Created: 15 Feb 2015 | Modified: 30 Jun 2016 | BibTeX Entry | RIS Citation |
Docker is a lightweight virtualization mechanism which allows one to package (“containerize”) an application to run almost anywhere. Docker containers make excellent teaching tools, and potentially are excellent ways of making research code replicable or at least demonstrable.
I put together a Docker container for my recent CTMixtures simulation software, since the paper addressing equifinality and CT models is nearly complete. I will be pointing to the Docker container as well as the original source repository in the paper itself, in case someone wants to simply check what the software does, instead of building upon the source itself.
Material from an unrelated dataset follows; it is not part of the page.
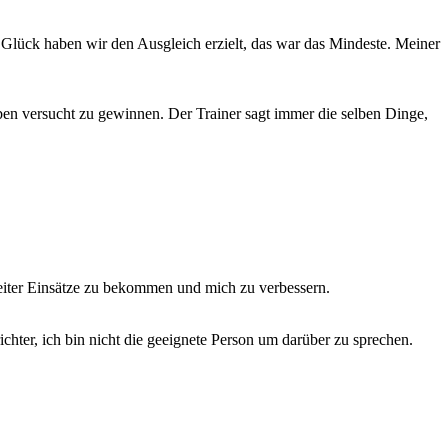
m Glück haben wir den Ausgleich erzielt, das war das Mindeste. Meiner
aben versucht zu gewinnen. Der Trainer sagt immer die selben Dinge,
 weiter Einsätze zu bekommen und mich zu verbessern.
ichter, ich bin nicht die geeignete Person um darüber zu sprechen.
These are some notes on putting together a Docker container for a simulation system.
The dominant philosophy for Docker containers is “micro” installations – each container runs a separate application, and the container runs almost nothing except a single process. The default Ubuntu and other Linux base images follow this philosophy to the letter. Booting a simple Bash process on the base Ubuntu image yields a system without even an “init” process. This is the most stripped down Unix system I’ve ever seen.
With my own simulations, output is always written to a MongoDB database, for ease of analysis later (since there is no fixed schema, and I can store nested maps and arrays easily).
By default, Docker would like the MongoDB server to be one container, and my simulation code another container, talking over the shared private network between containers.
This is how it should work in production, but I think it makes things difficult for teaching or demonstration purposes. In such contexts, students or the instructor has to launch two containers, link them on the network, etc. That raises the bar for a simple teaching example, or it makes it difficult for someone to quickly “check someone’s work” if containers are submitted as “homework answers,” for example.
Multiple process containers are definitely possible, however, if you choose the right base image. I used the phusion/baseimage:latest image, which runs an incredibly lightweight version of init (believe it or not, it’s a shell script) and the “runit” replacement for SysV system startup. It starts up instantly, gives you syslog, runs daemons in the background, and still can function as a single-process container if desired. I strongly recommend this as your base image.
There does seem to be issues with “boot2docker” on Mac OS X and networking between the container and host. I just can’t make it work. Searching, I’m not sure if this is a new issue (perhaps a Yosemite conflict?) because apparently other folks make it work using the “boot2docker” process IP address and the port mapping, but I haven’t gotten it working yet. Which means it’s hard to connect tools to the container for reading the MongoDB database, etc.
The repository is located at docker-ctmixtures. Soon it’ll also be on Docker Hub, but I need to explore how people distribute their work between Github and Docker Hub first, make sure there’s one authoritative place for edits.